O GLOBO - 21/08
Ao longo de sua secular história, o Theatro Municipal do Rio de Janeiro não deve ter visto muitas vezes uma mistura de cores, sons e classes sociais como a de segunda-feira passada, quando a Orquestra Sinfônica Brasileira realizou o Concerto Pela Paz, com o duplo objetivo de celebrar os 20 anos do Grupo Cultural AfroReggae e de promover a campanha de um Rio pacificado. O espetáculo, aberto com o Hino Nacional cantado por um coro de 2 mil espectadores regidos pelo maestro Roberto Minczuk, não podia ser mais simbólico. No palco, clássicos de Heitor Villa-Lobos, Jean Sibelius, Stravinsky, Camargo Guarnieri e Lorenzo Fernandez com a participação de músicos e bailarinos do AR. Por duas vezes pelo menos o público se levantou emocionado para aplaudir: quando cinco jovens violinistas integraram a orquestra no número “Andante festivo”, de Sibelius, e quando o grupo de bailarinos acompanhou a “Dança selvagem”, de Guarnieri, e “Batuque”, de Fernandez. Na plateia, uma mescla de intelectuais, artistas, jornalistas e muitos moradores das comunidades em que o AR atua e que pela primeira vez frequentavam aquele templo da cultura erudita, ouvindo sons inéditos de instrumentos desconhecidos como fagote, contrafagote, oboé.
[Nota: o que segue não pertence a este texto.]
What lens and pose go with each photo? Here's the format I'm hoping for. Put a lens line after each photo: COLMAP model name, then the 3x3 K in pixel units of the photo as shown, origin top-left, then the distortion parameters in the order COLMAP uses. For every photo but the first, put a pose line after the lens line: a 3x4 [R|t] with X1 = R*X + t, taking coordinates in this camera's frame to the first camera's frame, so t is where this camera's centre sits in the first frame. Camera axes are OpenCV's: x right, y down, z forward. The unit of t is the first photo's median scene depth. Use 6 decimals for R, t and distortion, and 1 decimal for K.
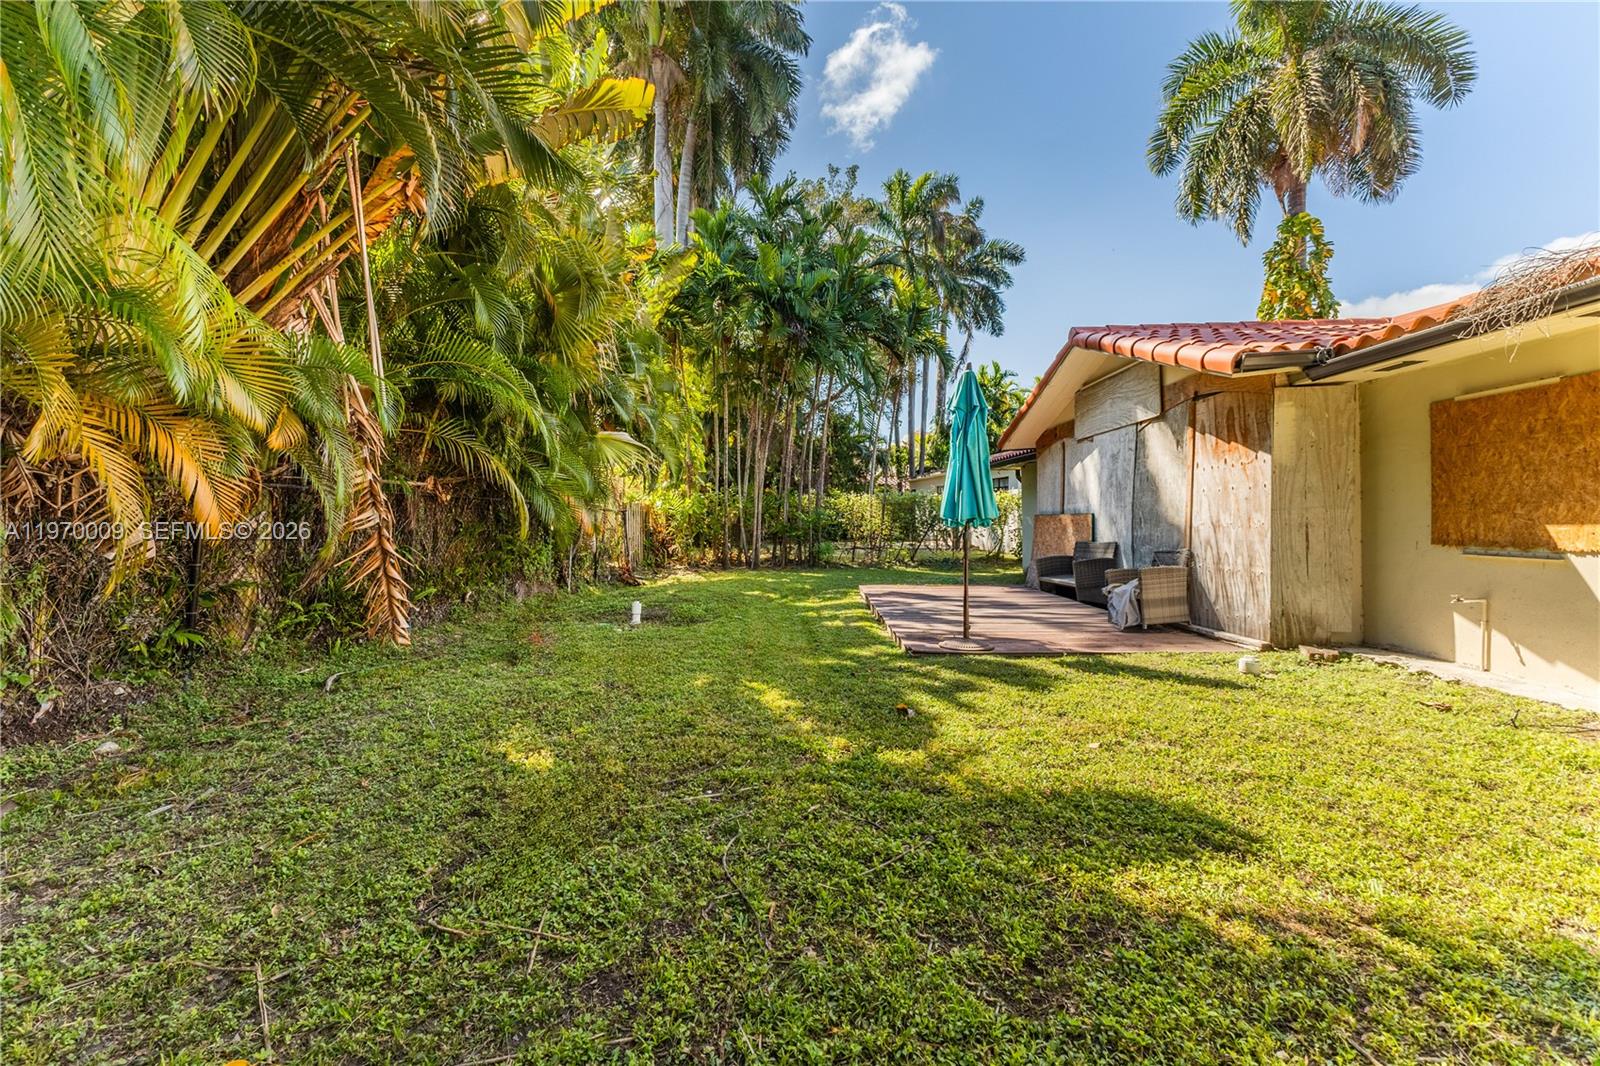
lens RADIAL K [[686.9, 0, 801.5], [0, 686.9, 526.5], [0, 0, 1]] dist [0.010071, -0.001863]
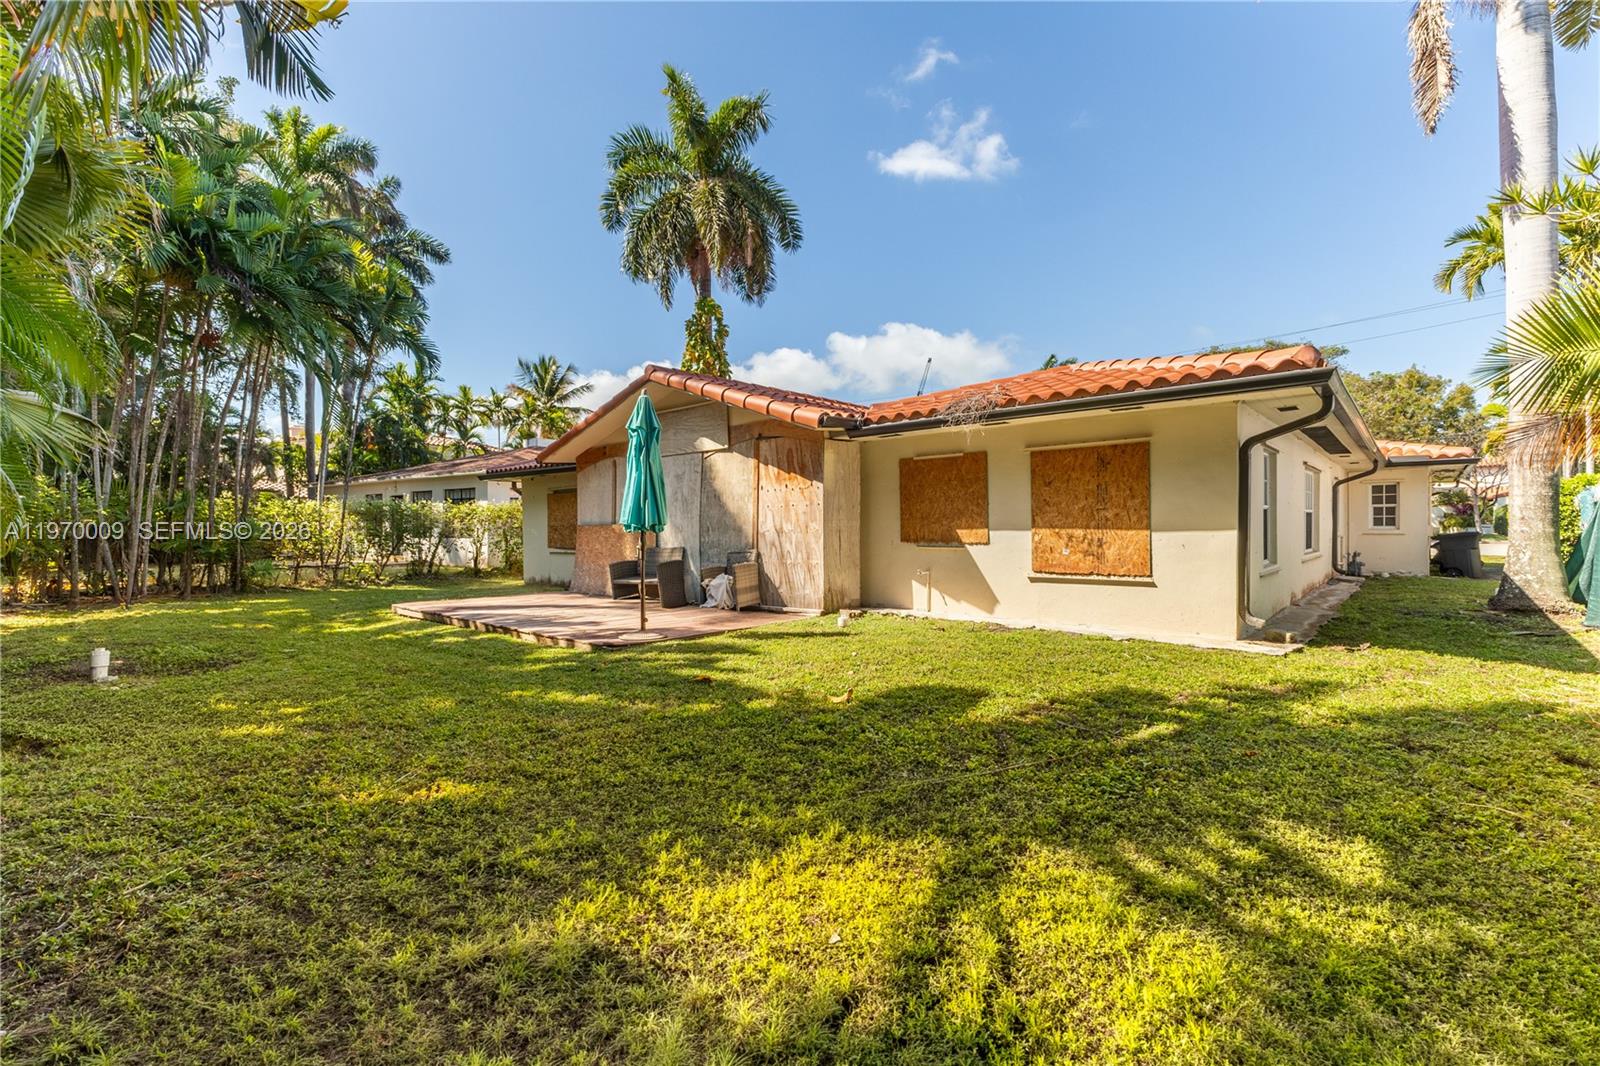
lens RADIAL K [[686.9, 0, 800.4], [0, 686.9, 532.1], [0, 0, 1]] dist [0.010071, -0.001863]
pose [[0.662361, 0.000616, 0.749185, -0.152881], [0.009850, 0.999906, -0.009530, 0.004596], [-0.749120, 0.013692, 0.662292, 0.017495]]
O Concerto fez parte de um movimento que se organizou para criar uma “rede de proteção” a José Junior, coordenador do AfroReggae, que vem sofrendo ameaças de morte de traficantes e se recusa a deixar o país. Chamado ao palco pelo maestro, ele fez questão de dividir a homenagem com o secretário de Segurança, José Mariano Beltrame, que lhe tem garantido escolta dia e noite. A fala dos dois foi uma profissão de fé na pacificação da cidade. Junior, que tinha tudo para duvidar da eficácia das UPPs, aproveitou para reiterar seu apoio a elas, que vivem um momento crítico devido a inaceitáveis desvios como o criminoso desaparecimento do pedreiro Amarildo (além da ação dos traficantes, que levaram a Central Única de Favelas a se retirar do Complexo do Alemão e o próprio AfroReggae a fechar de novo as portas ali). Beltrame é o primeiro a reconhecer que o projeto tem sérios problemas, mas se sabe que a melhor maneira de corrigi-los não é por meio do seu enfraquecimento, e sim de rigorosos aperfeiçoamentos e correções. Não se pode deixar de admitir que, apesar de tudo, a implantação das Unidades de Polícia Pacificadora foi um avanço, uma conquista.
O Concerto, porém, não era o lugar para esse debate, ainda que fundamental. Era uma noite de celebração que poderia receber como título o slogan que Junior usa para afastar preconceitos e discriminação do grupo que criou: “Todos juntos e misturados.”